▶ [CONSEGNA] Riproduci parola per parola il testo di tutti i record riportati qui sotto e lascia fuori le immagini.

▶ [DATI FORNITI]
◆ ◆ ◆ ◆
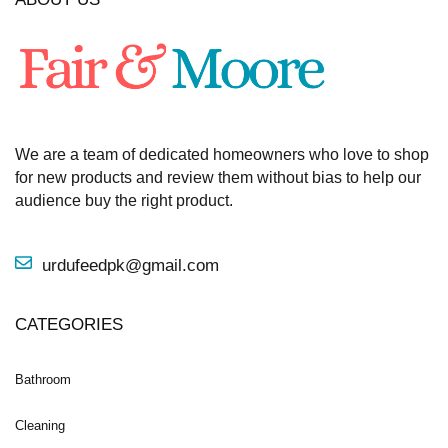
We are a team of dedicated homeowners who love to shop
for new products and review them without bias to help our
audience buy the right product.
urdufeedpk@gmail.com
CATEGORIES
Bathroom
Cleaning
◆ ◆ ◆ ◆
▶ [SOLUZIONE]
We are a team of dedicated homeowners who love to shop
for new products and review them without bias to help our
audience buy the right product.
urdufeedpk@gmail.com
CATEGORIES
Bathroom
Cleaning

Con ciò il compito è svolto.